Sunday, August 10, 2014

Dia dos Pais


Quando eu era criança, uns 10 anos mais ou menos, tinha certeza que as orelhas do meu avô Pedro, pai do meu pai, aumentavam de tamanho a cada vez que eu o encontrava. Sem mentira nenhuma, eu acreditava piamente nisso porque as orelhas do meu avô não eram só imensas, elas eram cada vez maiores.

Acho que em qualquer pessoa orelhas gigantes ficam feias. Em meu avô era um charme. Uma marca própria. Ele definitivamente não seria ele sem aquelas orelhas que cresciam sem parar.

Talvez as orelhas avantajadas se expliquem pelo fato do meu avô ter sido músico. A bem da verdade, é preciso dizer que ele também tinha uma padaria, uma fazenda e outros negócios, mas o que todo mundo, inclusive eu, lembrava de primeira era que ele era um músico talentoso e tocava vários instrumentos - de ouvido, claro!

Quando completei 3 anos, ele me deu um violino e um livro de partituras, acreditando que eu iria aprender a tocar o instrumento da mesma forma que ele: por conta própria. Sim, ele era um auto-didata e tinha muito orgulho disso.

Ao contrário do meu avô Pedro, que morreu com 95 anos, as minhas orelhas possuem um tamanho aparentemente normal e, pelo que me consta, o crescimento delas não é perceptível nem para mim e nem para os outros. Quem sabe, por essa razão, eu nunca tenha aprendido a tocar nenhum instrumento. E por algum outro motivo, que não sei explicar, nunca tenha tentado.

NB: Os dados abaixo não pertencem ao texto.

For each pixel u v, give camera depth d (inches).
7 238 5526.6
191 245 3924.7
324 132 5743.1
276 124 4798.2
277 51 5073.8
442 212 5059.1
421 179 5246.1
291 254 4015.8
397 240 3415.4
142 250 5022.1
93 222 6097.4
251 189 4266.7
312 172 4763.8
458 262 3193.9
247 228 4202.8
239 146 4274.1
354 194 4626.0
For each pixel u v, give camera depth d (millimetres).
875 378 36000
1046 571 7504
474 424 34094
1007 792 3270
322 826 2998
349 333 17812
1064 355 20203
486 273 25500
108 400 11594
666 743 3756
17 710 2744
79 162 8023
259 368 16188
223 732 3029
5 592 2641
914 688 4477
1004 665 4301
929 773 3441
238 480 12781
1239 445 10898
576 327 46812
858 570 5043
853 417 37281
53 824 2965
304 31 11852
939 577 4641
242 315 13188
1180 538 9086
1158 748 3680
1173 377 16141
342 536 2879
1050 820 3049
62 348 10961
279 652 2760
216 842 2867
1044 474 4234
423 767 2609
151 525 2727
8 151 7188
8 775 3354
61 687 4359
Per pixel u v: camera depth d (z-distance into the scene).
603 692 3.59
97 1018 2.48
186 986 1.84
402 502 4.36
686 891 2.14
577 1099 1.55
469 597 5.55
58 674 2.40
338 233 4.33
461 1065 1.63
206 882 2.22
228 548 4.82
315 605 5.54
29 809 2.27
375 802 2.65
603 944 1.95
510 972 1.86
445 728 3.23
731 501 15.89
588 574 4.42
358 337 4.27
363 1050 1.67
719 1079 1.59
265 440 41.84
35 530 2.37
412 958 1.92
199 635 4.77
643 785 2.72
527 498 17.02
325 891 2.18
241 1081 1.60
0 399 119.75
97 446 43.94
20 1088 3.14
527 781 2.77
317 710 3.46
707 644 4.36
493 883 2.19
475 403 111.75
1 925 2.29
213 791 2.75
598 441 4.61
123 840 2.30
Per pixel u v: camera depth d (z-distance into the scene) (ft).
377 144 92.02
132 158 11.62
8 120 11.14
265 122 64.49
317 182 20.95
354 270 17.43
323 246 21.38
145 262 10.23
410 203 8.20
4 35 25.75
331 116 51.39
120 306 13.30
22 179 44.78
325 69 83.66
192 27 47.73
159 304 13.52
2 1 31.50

Além de músico, ter uma padaria e uma fazenda, o meu avô também era poeta. Quando nos visitava em Salvador, sempre levava para mim vários poemas que havia escrito em papeizinhos soltos com a sua letra tremida. Mesmo com mal de Parkinson, fazia questão de escrever de próprio punho os seus versos. Sentávamos na varanda lá de casa e pedia para que eu lesse em voz alta os poemas que havia escrito e que, eventualmente, seriam musicados.

Voltando ao violino, até hoje é um mistério familiar porque o meu avô Pirocas, apelido pelo qual era conhecido, entre tantos netos, elegeu a mim para receber essa relíquia de família. Sempre me achei especial por isso. No meu imaginário infantil, eu era a escolhida.

Certa vez, perguntei aos meus pais e eles me responderam: ele gostava muito de você. Resposta besta, conclui. Suficiente para que eu, já adulta, começasse a fantasiar que a escolha dele representava uma façanha invisível do destino com um significado extraordinário, como um enigma a ser descoberto.

Pode demorar, mas ainda vou encontrar com o meu avô, que morreu quando eu tinha 15 anos e perguntar pra ele: vô, por que eu? Será que, quando eu nasci, você olhou para as minhas orelhas e acreditou que, um dia, elas também seriam tão imensas como as suas?